Comme le feu Canada, France 2024 – 155min.
Critique du film
Le Québec dans un drame doucement addictif
Pour la première fois à Berlin, le Québécois Philippe Lesage présente son nouveau film «Comme le feu» dans la catégorie Génération, une œuvre graduellement envoûtante.
Le jeune Jeff (Noah Parker) est invité par son meilleur ami Max (Antoine Marchand-Gagnon) et sa famille à passer la semaine dans la maison de campagne du célèbre réalisateur Blake Cadieux (Arieh Worthalter). Rancœur, jalousie, amourette : une fois sur place, l’adolescent, d’abord observateur, se retrouve rapidement emporté par la déferlante des émotions.

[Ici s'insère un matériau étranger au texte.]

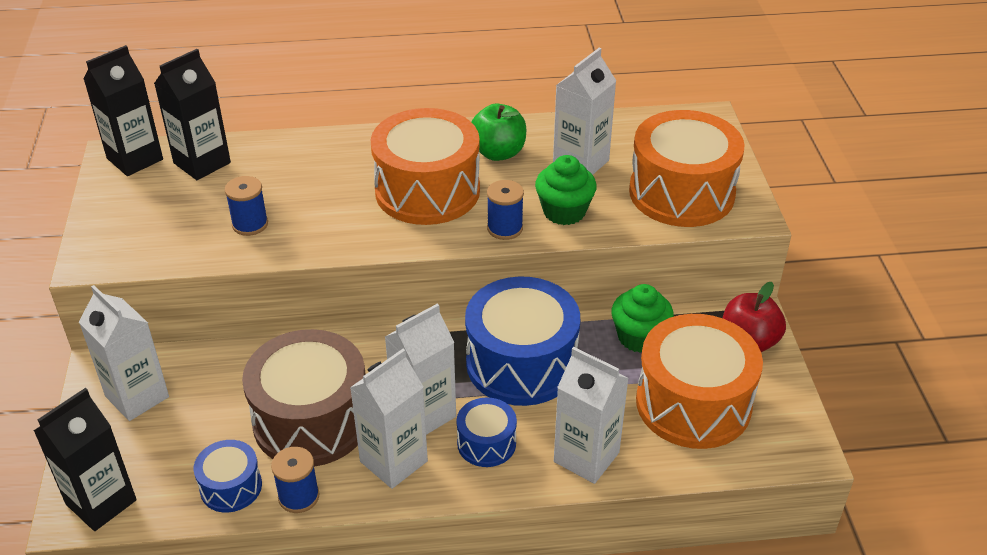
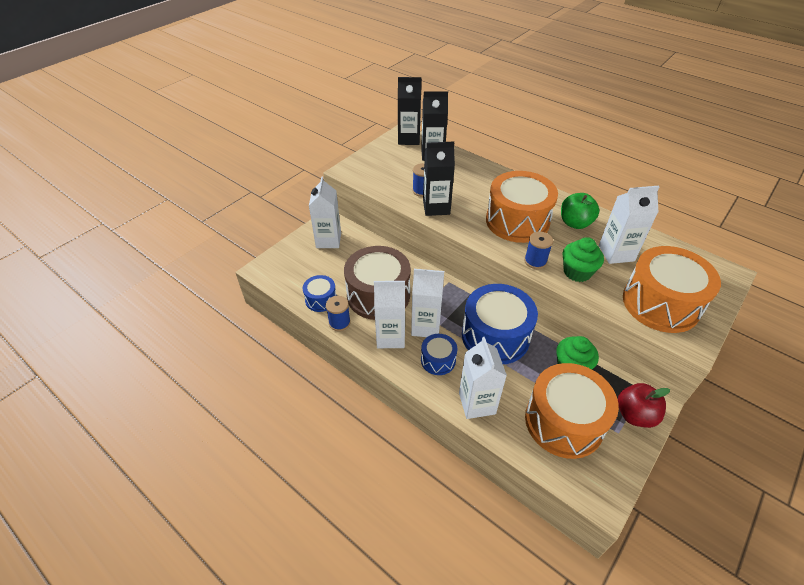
camera: 45 degrees right, 5 degrees up
(101, 502) = (275, 272): black carton -> black carton (436, 207)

Un trajet en voiture : c’est par cette simple scène que Philippe Lesage ouvre son nouveau long métrage «Comme le feu». Autour du véhicule, la caméra flotte, se glisse dans l’habitacle, introduit les personnages. Un instant en apparence banal qui s’étire au rythme de la musique planante et ensorcelante de Cédric Dind-Lavoie. Dès les premières secondes, Philippe Lesage tisse une atmosphère visuellement et acoustiquement hypnotisante. De son expérience du cinéma documentaire, le réalisateur garde le goût de l’observation. Doucement, l’objectif glisse et, sous l’œil du directeur de la photographie Balthazar Lab, embrasse la nature et les superbes paysages nord-américains.
Arrivé à destination, nous découvrons les personnages : un groupe d’ami.es issu du monde du cinéma. Réalisation, scénario, distribution, tous les corps de métier sont présents. L’ambiance se fait méta. Rapidement, les sympathiques protagonistes se révèlent défaillants et les nombreuses rancœurs sont prêtes à exploser. Par de longs plans, le cinéaste scrute les échanges et capture la complexité de ces relations.
Présent sur les écrans en 2023 avec «Rien à Perdre» et «Le Procès Goldman», Arieh Worthalter propose un jeu composite, tantôt jovial, tantôt odieux. Paul Ahmarani, dans la peau du scénariste Albert, retrouve Philippe Lesage pour une performance passionnée. De leurs côtés, Noah Parker s’épanouit dans le rôle de Jeff, alors que l’actrice helvético-française Irène Jacob respire le naturel, pour le plaisir de ses admirateurs. Enfin, si la jeune Aurélia Arandi-Longpré offre une admirable composition pour son interprétation d’Alochia, son personnage ne semble malheureusement n’exister qu’au travers des regards masculins.
Au gré des discussions, le récit se dévoile et se transforme en une étude de caractères. En plein air ou autour d’un repas, des saynètes quasiment théâtralisées s’accumulent. Par deux fois, elles sont entrecoupées de playbacks musicaux impromptus, mais terriblement divertissants. De-ci, de-là, un drame rocambolesque éclot, donnant à l’œuvre un arrière-goût kitsch, et sûrement involontaire, de saga de l’été sérielle particulièrement addictive. Et si, tout le long de ses deux heures vingt, «Comme le feu», ne sait pas toujours sur quel pied danser, le public ne peut s’empêcher d’en savourer chaque seconde.